-------- Фрагмент документа

Подстреленного оленя потрошат тут же на склоне, тушу навьючивают на лохматого крепконогого пони, который везет добычу по усеянным валунами холмам к замку, где ее вешают в оленьей кладовой и снимают шкуру. (Даже перестав охотиться, королева по-прежнему любит наведывается в кладовую под вечер.) В употребление идет вся туша без остатка, от головы и рогов, которые вешаются на стену в качестве трофея, до копыт и глазных яблок, продающихся на экспорт. Мясо поступает на кухню. Белые пони-гарроны настолько перемазываются кровью, пока везут туши, что их приходится чистить каждый вечер.

Эти кровавые подробности королеву не смущают, как не смущает и другое любимое занятие – подбирать за охотниками подстреленных куропаток. Тем не менее в восемьдесят пять ей пришлось от него отказаться из-за постоянных болей в колене. Дробовики никогда ее не привлекали, поэтому она не вставала на линию стрельбы вместе с мужчинами, которые, облачившись в твидовые охотничьи костюмы и защитную одежду от Барбура, целились в птиц, выписывающих непредсказуемые петли в вышине. Она стояла чуть поодаль, в юбке, плотной куртке и платке, с парой-тройкой подружейных собак – обычно кокер-спаниелей (прозванных “пылесосами” (109) или лабрадоров. Пользуясь внушительным набором условных сигналов – свистков, жестов, команд, – она посылала собак подбирать подстреленную птицу, иногда на расстояние до километра, направляя их поиск. Если они приносили еще живого подранка, королева избавляла его от страданий ударом палки. Однажды, сорвав восторженные аплодисменты охотников, егерей и загонщиков особенно зрелищным и сложным маневром, королева откликнулась: “Если бы я знала, что вы все смотрите, я бы и пробовать не рискнула” (110).

----------------
-------- Исходные данные

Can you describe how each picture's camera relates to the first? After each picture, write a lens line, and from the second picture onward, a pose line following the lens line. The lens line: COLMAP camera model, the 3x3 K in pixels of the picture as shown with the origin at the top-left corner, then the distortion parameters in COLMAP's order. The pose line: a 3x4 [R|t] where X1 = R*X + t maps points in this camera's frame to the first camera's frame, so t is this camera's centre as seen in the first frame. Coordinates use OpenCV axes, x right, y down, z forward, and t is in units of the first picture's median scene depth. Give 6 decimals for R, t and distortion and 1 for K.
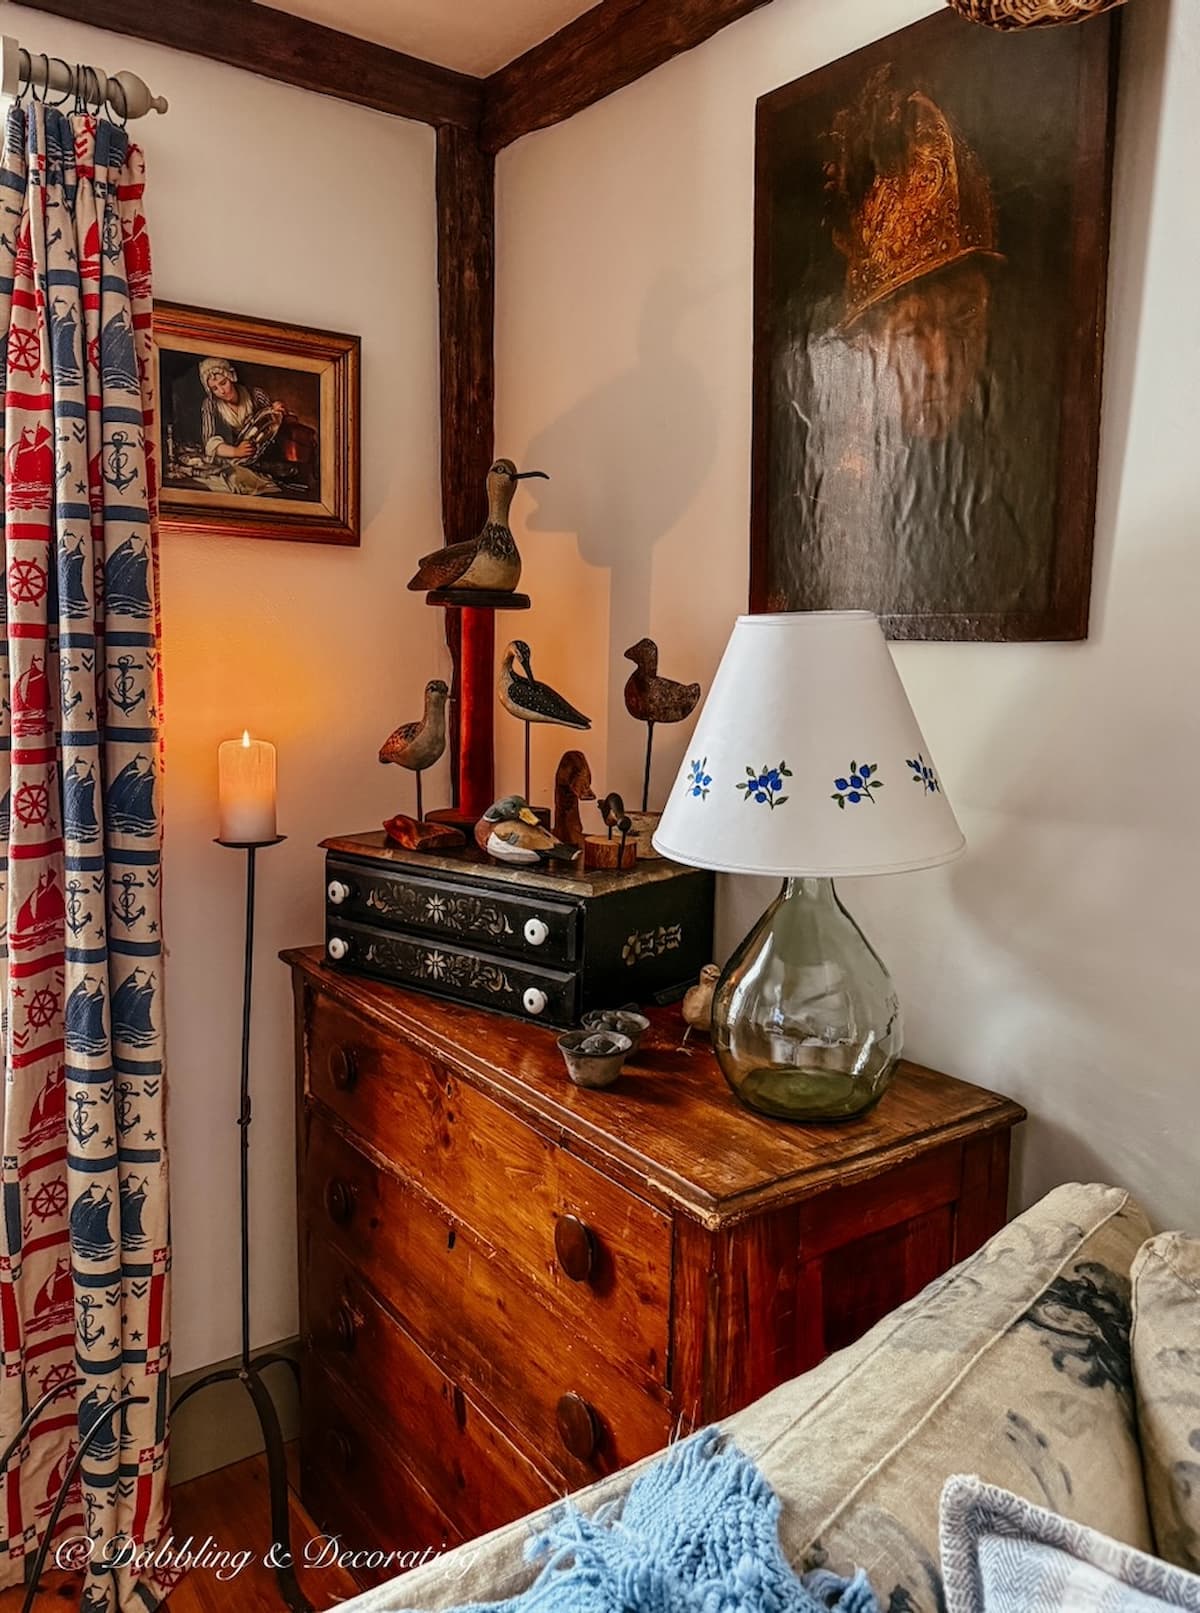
lens RADIAL K [[1142.6, 0, 604.5], [0, 1142.6, 801.9], [0, 0, 1]] dist [0.011545, -0.027090]
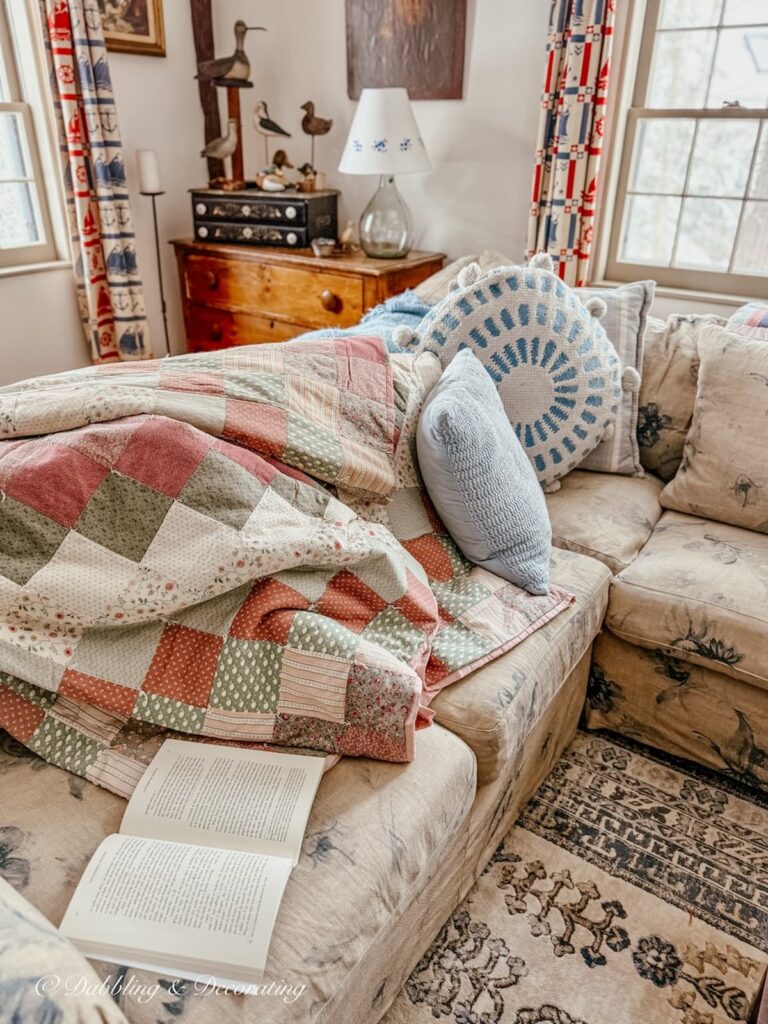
lens RADIAL K [[725.4, 0, 383.1], [0, 725.4, 511.3], [0, 0, 1]] dist [0.011545, -0.027090]
pose [[0.938991, -0.165255, 0.301639, -0.484876], [0.051493, 0.934669, 0.351770, 0.171354], [-0.340064, -0.314777, 0.886156, -0.898280]]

----------------

(Задание):
Пожалуйста, изложите фрагмент документа о королеве и охоте в двух предложениях.

(Решение):
Подстреленного оленя потрошат прямо на склоне и везут на пони в замок, а его тушу используют целиком, от головы и рогов до копыт и глазных яблок. Королева, которую такие подробности не смущают, подбирала за охотниками подстреленных куропаток, направляя собак свистками, жестами и командами, но в восемьдесят пять ей пришлось от этого отказаться из-за постоянных болей в колене.